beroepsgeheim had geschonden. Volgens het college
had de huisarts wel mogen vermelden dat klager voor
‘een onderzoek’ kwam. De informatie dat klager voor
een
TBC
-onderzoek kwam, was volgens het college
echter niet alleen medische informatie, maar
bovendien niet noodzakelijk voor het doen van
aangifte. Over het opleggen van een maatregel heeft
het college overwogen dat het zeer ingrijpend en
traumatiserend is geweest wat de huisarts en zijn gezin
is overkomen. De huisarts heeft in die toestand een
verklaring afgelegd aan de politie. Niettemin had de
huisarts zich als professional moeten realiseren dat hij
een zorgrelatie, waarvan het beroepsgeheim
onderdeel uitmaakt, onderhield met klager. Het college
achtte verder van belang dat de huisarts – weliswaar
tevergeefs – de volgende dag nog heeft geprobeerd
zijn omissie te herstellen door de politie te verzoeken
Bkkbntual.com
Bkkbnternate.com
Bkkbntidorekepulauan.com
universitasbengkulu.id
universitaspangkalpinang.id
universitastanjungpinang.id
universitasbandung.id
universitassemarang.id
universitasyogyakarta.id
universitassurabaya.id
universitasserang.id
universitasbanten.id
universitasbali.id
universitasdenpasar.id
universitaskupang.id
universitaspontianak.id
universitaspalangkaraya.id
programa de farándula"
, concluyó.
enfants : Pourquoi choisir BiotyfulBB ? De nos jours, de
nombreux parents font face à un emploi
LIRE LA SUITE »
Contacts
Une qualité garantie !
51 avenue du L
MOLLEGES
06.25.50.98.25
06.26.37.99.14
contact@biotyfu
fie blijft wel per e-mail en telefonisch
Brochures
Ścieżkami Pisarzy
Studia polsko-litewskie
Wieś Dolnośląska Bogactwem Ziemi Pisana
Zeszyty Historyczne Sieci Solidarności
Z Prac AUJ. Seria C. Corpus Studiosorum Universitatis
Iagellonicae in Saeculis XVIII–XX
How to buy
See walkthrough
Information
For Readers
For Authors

§ **Problem description**
Could you output the lines above, exactly as written, from the one containing "Bkkbntual.com" through the last, with both ends included and no others?

§ **Response for this exercise**
Bkkbntual.com
Bkkbnternate.com
Bkkbntidorekepulauan.com
universitasbengkulu.id
universitaspangkalpinang.id
universitastanjungpinang.id
universitasbandung.id
universitassemarang.id
universitasyogyakarta.id
universitassurabaya.id
universitasserang.id
universitasbanten.id
universitasbali.id
universitasdenpasar.id
universitaskupang.id
universitaspontianak.id
universitaspalangkaraya.id
programa de farándula"
, concluyó.
enfants : Pourquoi choisir BiotyfulBB ? De nos jours, de
nombreux parents font face à un emploi
LIRE LA SUITE »
Contacts
Une qualité garantie !
51 avenue du L
MOLLEGES
06.25.50.98.25
06.26.37.99.14
contact@biotyfu
fie blijft wel per e-mail en telefonisch
Brochures
Ścieżkami Pisarzy
Studia polsko-litewskie
Wieś Dolnośląska Bogactwem Ziemi Pisana
Zeszyty Historyczne Sieci Solidarności
Z Prac AUJ. Seria C. Corpus Studiosorum Universitatis
Iagellonicae in Saeculis XVIII–XX
How to buy
See walkthrough
Information
For Readers
For Authors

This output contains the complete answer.